Katie Graham is an IPilogue Writer and a 2L JD Candidate at Osgoode Hall Law School.
Sonos achieved a major milestone in their Canadian patent battle against Google, which follows several rulings in favour of Sonos in their corresponding US litigation (previously published in the IPilogue here).
In an infringement action against Google LLC (“Google”) dated August 15, 2022, Justice Zinn of the Federal Court of Canada ruled in favour of the defendants, Sonos, Inc. (“Sonos”). This case concerns the infringement of Claim 7 of Canadian Patent No. 2,545,150 (“150 Patent”) relating to Google’s method and apparatus for adaptive echo and noise control. Sonos counterclaimed, alleging that Claim 7 of the 150 Patent is invalid for obviousness and lack of invention.
The Court held:
- Sonos does not directly infringe Claim 7 of the 150 Patent;
- Sonos does not indirectly infringe Claim 7 of the 150 Patent by inducing users to infringe; and
- Claim 7 of the 150 Patent is valid.
This decision follows the dismissal of Sonos’ motion for summary judgment in March 2021, where Sonos alleged that Google made factual admissions in a corresponding US proceeding related to the infringement of US Patent No. 7,065,206, for which the 150 Patent claims priority. Justice Southcott of the Federal Court of Canada rejected Sonos’ arguments that Google’s voluntary dismissal in the US action represented an admission of non-infringement or eliminated any genuine issue for trial.
BACKGROUND
Claim 7 of the 150 Patent, owned by Google, details a method and device for echo and noise control in a device that adaptively determines an order of noise suppression and echo cancellation based on noise in the input signal. This patent allows for voice assistants in smart speakers, such as Amazon Alexa and Google Assistant, to change how much background noise is filtered out (i.e., noise suppression) when addressing a user’s commands, also referred to as “echos” (i.e., echo cancellation). Google claimed that five of Sonos’ products (collectively, “Sonos Devices”), all of which are compatible with Amazon Alexa and Google Assistant, infringed Claim 7 of the 150 Patent.
CLAIM CONSTRUCTION
In constructing Claim 7, Google and Sonos’ experts disagreed on whether echo cancellation is a subset of noise suppression or whether these terms are mutually exclusive. Google submitted that “noise”, as confined to the asserted claim, was to be interpreted generally to include all background sound and user commands.
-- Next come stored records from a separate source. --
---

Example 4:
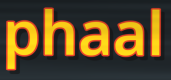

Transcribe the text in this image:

phaal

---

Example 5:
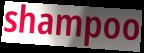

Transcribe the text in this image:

shampoo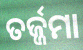
ତର୍ଜ୍ଜମା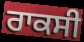
ਰਾਕਸੀ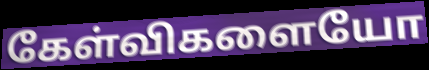
கேள்விகளையோ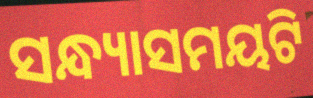
ସନ୍ଧ୍ୟାସମୟଟି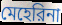
মেহেরিনা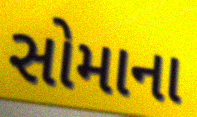
સોમાના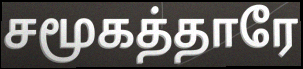
சமூகத்தாரே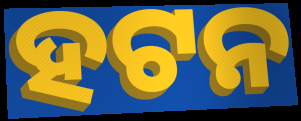
ହଟନ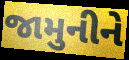
જામુનીનેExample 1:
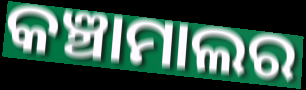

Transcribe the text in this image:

କଞ୍ଚାମାଲର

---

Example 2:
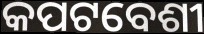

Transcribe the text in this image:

କପଟବେଶୀ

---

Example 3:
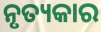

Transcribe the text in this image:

ନୃତ୍ୟକାର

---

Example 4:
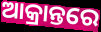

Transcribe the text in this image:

ଆକ୍ରାନ୍ତରେ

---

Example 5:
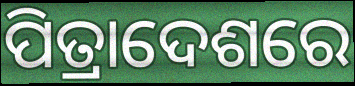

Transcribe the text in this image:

ପିତ୍ରାଦେଶରେ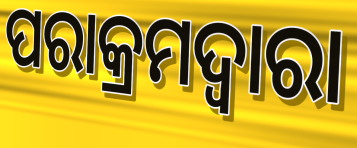
ପରାକ୍ରମଦ୍ୱାରା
In contrast, Sonos interpreted “noise” more narrowly to include only background sound, not user commands. Justice Zinn sided with Sonos to interpret noise in the narrow sense, thus concluding that echo cancellation and noise suppression are mutually exclusive processes.
INFRINGEMENT
Direct Infringement: Justice Zinn succinctly shut down Google’s claim that the Sonos devices directly infringe the 150 Patent. Out of the box, the Sonos devices are simply speakers and do not have voice assistants set up and configured. The essential elements of Claim 7, echo cancellation or noise suppression, require user activation of the compatible voice assistants. Thus, the court held that Sonos does not directly infringe Claim 7 of the 150 Patent.
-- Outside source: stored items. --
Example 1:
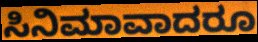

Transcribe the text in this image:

ಸಿನಿಮಾವಾದರೂ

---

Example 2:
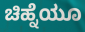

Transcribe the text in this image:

ಚಿಹ್ನೆಯೂ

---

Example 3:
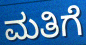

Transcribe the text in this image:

ಮತಿಗೆ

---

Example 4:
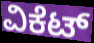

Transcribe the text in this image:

ವಿಕೆಟ್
Indirect Infringement: The Court focussed on considering whether Sonos indirectly infringed Claim 7 of the 150 Patent by inducing their users to enable Amazon Alexa or Google Assistant. Justice Zinn sided with Sonos in finding that their technologies are not configured to adaptively adjust these elements based on input noise as described in Claim 7 of the 150 Patent. Instead, these processes are user controlled or done in a pre-determined manner. Consequently, the court held that Sonos did not indirectly infringe Claim 7 of the 150 Patent.
INVALIDITY
Justice Zinn used the approach outlined in Apotex Inc v Sanofi-Synthelabo Canada Inc, 2008 SCC 61 to assess the obviousness of the patent. Google and Sonos generally agreed on the person skilled in the art, common general knowledge, and the inventive concept of the claim. Sonos relied heavily on US Patent No. 5,668,871 (“871 Patent”) as prior art to assert that it would have been obvious for a skilled person to make the claimed invention in the 150 Patent. The Court rejected this argument, accepting Google’s submission that the skilled person would not easily come up with the 871 Patent and, therefore, the 150 Patent is not invalid for obviousness.
NEXT STEPS
Google has yet to appeal this decision. A few days prior to the decision, Google announced two new US lawsuits against Sonos regarding voice control technologies.